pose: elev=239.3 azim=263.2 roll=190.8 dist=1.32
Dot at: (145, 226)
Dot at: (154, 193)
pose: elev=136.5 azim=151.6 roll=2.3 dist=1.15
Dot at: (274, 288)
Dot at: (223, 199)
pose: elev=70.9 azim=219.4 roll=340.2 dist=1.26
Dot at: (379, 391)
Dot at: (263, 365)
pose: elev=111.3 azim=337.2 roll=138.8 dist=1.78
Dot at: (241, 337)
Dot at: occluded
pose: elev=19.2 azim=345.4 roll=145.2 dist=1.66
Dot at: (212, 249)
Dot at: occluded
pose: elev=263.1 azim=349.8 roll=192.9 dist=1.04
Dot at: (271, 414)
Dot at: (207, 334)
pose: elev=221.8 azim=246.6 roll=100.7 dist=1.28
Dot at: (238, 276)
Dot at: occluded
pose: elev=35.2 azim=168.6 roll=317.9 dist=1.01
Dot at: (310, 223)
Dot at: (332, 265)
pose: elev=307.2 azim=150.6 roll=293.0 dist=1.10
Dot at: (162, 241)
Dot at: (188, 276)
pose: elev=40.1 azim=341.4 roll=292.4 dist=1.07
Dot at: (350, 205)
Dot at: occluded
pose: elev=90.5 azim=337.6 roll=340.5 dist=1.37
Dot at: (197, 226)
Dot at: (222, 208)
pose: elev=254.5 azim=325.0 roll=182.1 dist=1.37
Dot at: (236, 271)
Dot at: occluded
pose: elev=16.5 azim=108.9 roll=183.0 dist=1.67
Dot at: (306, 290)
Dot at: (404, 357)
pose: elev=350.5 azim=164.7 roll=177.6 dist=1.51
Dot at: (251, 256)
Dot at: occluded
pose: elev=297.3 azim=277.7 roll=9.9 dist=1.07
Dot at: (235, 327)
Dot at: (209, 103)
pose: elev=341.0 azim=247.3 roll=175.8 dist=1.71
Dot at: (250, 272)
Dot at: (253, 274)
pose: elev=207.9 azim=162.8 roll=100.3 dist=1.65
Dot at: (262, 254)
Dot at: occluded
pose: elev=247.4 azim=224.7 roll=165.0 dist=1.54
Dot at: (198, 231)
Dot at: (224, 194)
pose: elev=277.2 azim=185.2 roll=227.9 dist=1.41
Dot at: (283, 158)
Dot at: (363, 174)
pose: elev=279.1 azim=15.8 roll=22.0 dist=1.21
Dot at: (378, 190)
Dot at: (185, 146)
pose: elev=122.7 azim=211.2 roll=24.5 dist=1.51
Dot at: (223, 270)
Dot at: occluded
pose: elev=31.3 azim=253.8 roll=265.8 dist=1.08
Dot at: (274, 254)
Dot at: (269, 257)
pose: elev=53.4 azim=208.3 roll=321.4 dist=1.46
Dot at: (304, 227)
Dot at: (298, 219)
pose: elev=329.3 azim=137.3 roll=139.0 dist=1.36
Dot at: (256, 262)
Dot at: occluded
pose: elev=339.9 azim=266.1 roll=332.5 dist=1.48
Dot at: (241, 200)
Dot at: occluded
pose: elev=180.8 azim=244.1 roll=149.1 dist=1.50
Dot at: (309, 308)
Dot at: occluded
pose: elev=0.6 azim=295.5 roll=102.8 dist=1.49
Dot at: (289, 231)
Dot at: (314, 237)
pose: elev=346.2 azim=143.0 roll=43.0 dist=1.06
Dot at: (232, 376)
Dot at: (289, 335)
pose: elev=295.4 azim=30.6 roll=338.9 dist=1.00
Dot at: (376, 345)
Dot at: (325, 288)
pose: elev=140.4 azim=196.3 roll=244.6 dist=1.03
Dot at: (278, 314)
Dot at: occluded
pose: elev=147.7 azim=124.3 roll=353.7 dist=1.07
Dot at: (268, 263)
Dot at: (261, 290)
:::
[Required task]
Please write out everything above from the line containing "pose: elev=19.2 azim=345.4" down to the line containing "Dot at: (332, 265)", both ends included, with each line copied unchanged.

[Task output]
pose: elev=19.2 azim=345.4 roll=145.2 dist=1.66
Dot at: (212, 249)
Dot at: occluded
pose: elev=263.1 azim=349.8 roll=192.9 dist=1.04
Dot at: (271, 414)
Dot at: (207, 334)
pose: elev=221.8 azim=246.6 roll=100.7 dist=1.28
Dot at: (238, 276)
Dot at: occluded
pose: elev=35.2 azim=168.6 roll=317.9 dist=1.01
Dot at: (310, 223)
Dot at: (332, 265)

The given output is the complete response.